### Task instructions:
Put each of the following rows into a numbered list, skipping any blank lines and leaving the pictures out.

### Data supplied:

───

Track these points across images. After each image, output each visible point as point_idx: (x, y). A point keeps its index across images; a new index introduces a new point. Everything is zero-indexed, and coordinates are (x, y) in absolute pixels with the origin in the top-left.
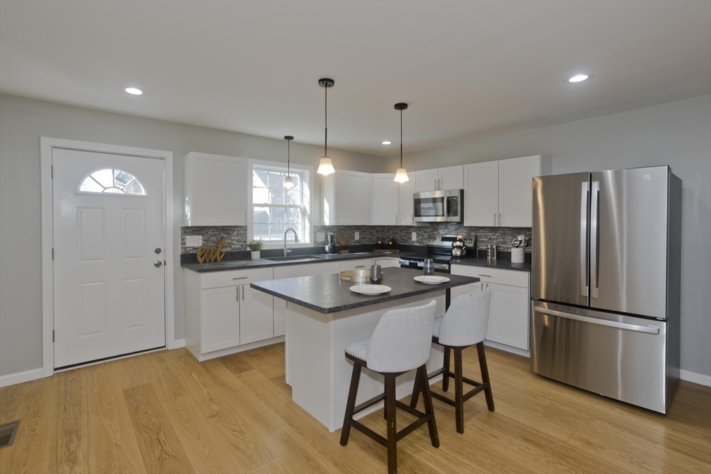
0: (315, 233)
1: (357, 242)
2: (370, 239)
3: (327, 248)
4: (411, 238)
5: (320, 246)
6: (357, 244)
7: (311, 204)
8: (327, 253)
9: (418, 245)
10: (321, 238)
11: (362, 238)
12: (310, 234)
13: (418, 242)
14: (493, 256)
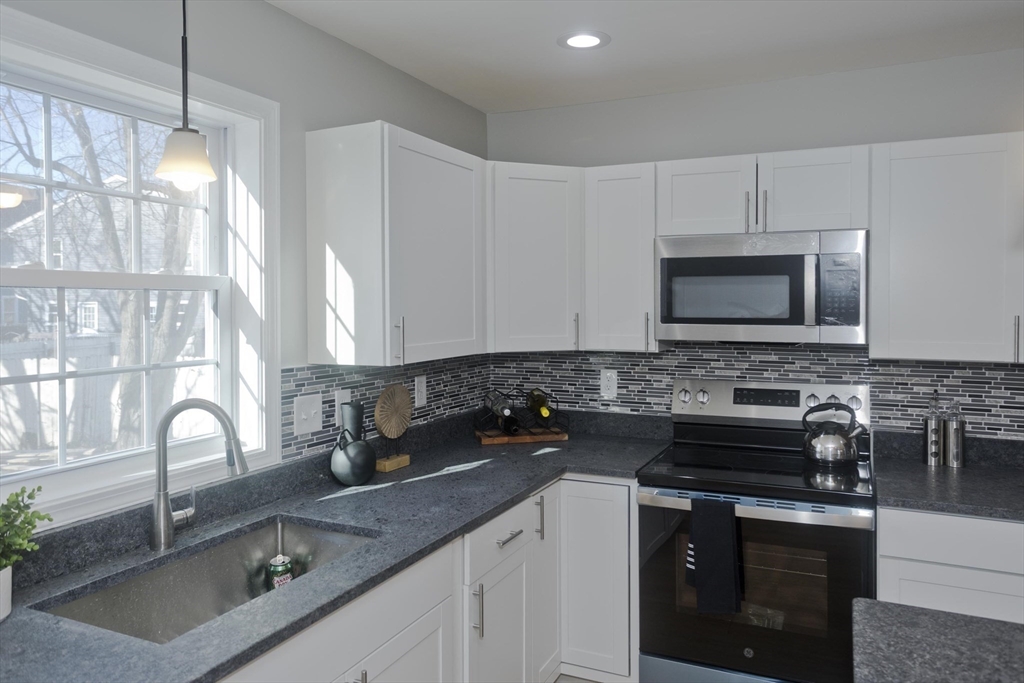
0: (288, 398)
1: (423, 413)
2: (453, 396)
3: (341, 462)
4: (596, 389)
5: (307, 453)
6: (421, 422)
7: (268, 270)
8: (338, 483)
9: (627, 411)
10: (309, 417)
11: (434, 396)
12: (267, 409)
13: (623, 400)
14: (943, 454)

───

### Reply to the exercise:
1. Track these points across images. After each image, output each visible point as point_idx: (x, y). A point keeps its index across images; a new index introduces a new point. Everything is zero-indexed, and coordinates are (x, y) in absolute pixels with the origin in the top-left.
2. 0: (315, 233)
3. 1: (357, 242)
4. 2: (370, 239)
5. 3: (327, 248)
6. 4: (411, 238)
7. 5: (320, 246)
8. 6: (357, 244)
9. 7: (311, 204)
10. 8: (327, 253)
11. 9: (418, 245)
12. 10: (321, 238)
13. 11: (362, 238)
14. 12: (310, 234)
15. 13: (418, 242)
16. 14: (493, 256)
17. 0: (288, 398)
18. 1: (423, 413)
19. 2: (453, 396)
20. 3: (341, 462)
21. 4: (596, 389)
22. 5: (307, 453)
23. 6: (421, 422)
24. 7: (268, 270)
25. 8: (338, 483)
26. 9: (627, 411)
27. 10: (309, 417)
28. 11: (434, 396)
29. 12: (267, 409)
30. 13: (623, 400)
31. 14: (943, 454)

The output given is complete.